A forty-something Australian and old-car buff is making his way to Moscow through Africa in a 1913 Ford Model T that he has come to regard as his other half, because it needs “so much attention and maintenance”.
The journey, expected to be complete in June, is to commemorate a historic motoring epic completed almost a century ago.
“I’m single, I have no children and this is what I do – go on adventures,” said Constantine Mandylas, who has a degree in Criminology.
In 1912, two men on opposite sides of the globe set off on two of the greatest motoring journeys ever completed.
Australian Francis Birtles became the first person to make a west-east crossing of the Australian continent by car, a car mostly made from wood with a one cylinder engine.

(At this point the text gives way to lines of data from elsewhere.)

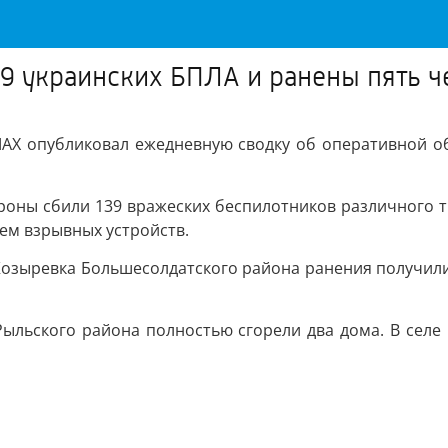
139 украинских БПЛА и ранены пять 
АХ опубликовал ежедневную сводку об оперативной обст
оны сбили 139 вражеских беспилотников различного т
ем взрывных устройств.
 Козыревка Большесолдатского района ранения получили
Рыльского района полностью сгорели два дома. В сел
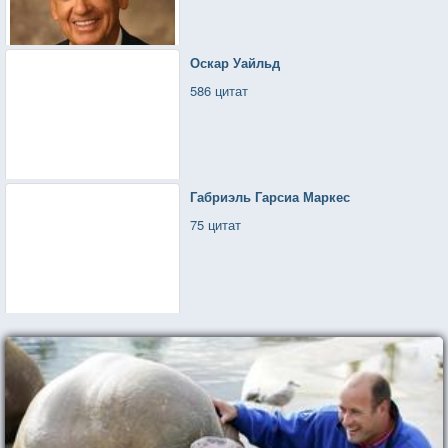
Оскар Уайльд
586 цитат
Габриэль Гарсиа Маркес
75 цитат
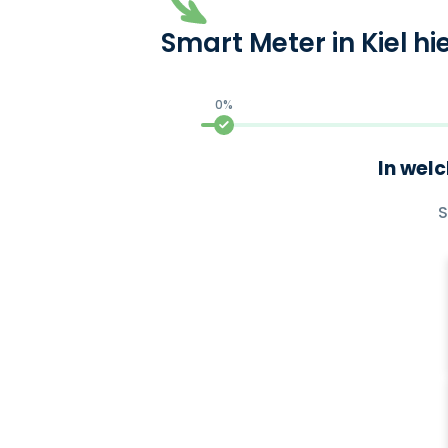
Smart Meter in Kiel h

His equally tenacious Russian counterpart, Andrei Nagel, battled against temperatures down to -20ºC and deep snowdrifts to be the first contestant to cross the Monaco Rally finish line in his Russian-built sports car.
“This year marks the 100th anniversary of this historical race, and what better way to celebrate it than by embarking on my own cross-country drive in a car from the same era,” said Mandylas.

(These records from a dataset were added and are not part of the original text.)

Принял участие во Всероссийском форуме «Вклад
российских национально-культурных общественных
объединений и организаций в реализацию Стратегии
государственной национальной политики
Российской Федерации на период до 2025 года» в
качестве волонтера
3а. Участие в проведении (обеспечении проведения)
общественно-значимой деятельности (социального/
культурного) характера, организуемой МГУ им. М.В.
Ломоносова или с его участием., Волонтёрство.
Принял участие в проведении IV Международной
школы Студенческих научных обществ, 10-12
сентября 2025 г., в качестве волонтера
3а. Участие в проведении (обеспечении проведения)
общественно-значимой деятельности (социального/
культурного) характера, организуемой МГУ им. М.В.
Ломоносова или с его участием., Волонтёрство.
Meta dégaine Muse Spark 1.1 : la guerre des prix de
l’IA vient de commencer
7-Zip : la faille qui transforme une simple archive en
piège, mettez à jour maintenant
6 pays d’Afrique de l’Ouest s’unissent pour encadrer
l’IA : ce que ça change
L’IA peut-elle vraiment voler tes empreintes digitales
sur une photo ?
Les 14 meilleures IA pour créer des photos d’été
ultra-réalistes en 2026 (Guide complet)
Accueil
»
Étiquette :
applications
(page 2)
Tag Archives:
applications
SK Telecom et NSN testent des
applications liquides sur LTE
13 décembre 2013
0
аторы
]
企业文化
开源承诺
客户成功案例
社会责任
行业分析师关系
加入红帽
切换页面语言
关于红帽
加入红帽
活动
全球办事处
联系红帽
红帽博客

He said his family has always known he was one for adventures, but he had outdone himself this time around and they were not surprised.
“I have been planning this journey for a couple of years now. I’ve done something similar to this before, where I drove a 1961 Russian-made Moskvitch 407 from Kharkov, Ukraine, to Corfu, Greece, via Romania and Bulgaria in 2007”.
The Daily News caught up with Mandylas after he had returned from collecting his voyager vintage vehicle from the harbour, where it had been shipped in from Perth.
“I drove 3 500km across Australia from Melbourne to Perth, where I took a flight to South Africa and had the car shipped,” he said.
Mandylas’s route from Durban will be through Kosi Bay, Mozambique, Tanzania, Ethiopia and the Middle East.
Before leaving Durban for Kosi Bay, he said: “So far I have not come across any challenges since leaving Melbourne in October, but I will face difficult times when I have to drive through the Middle East.
“Depending on the situation there I might have to ship the car from Egypt and fly to Ukraine.”
He said another hurdle he foresaw with driving through the Middle East, with countries riddled with conflict, was the bureaucracy involved in applying for visas.
“I plan on reaching Moscow in June and at this stage I am travelling alone, but I have not had car problems so far because parts for this vehicle are easily accessible,” he said.
He basked in the attention as motorists hooted at him as he was driving the antique vehicle from the port of Durban to a backpackers lodge in Essenwood Road, where he had been staying since his arrival in the country.
Mandylas said he was hoping for the same warm reception from locals throughout his cross-country drive.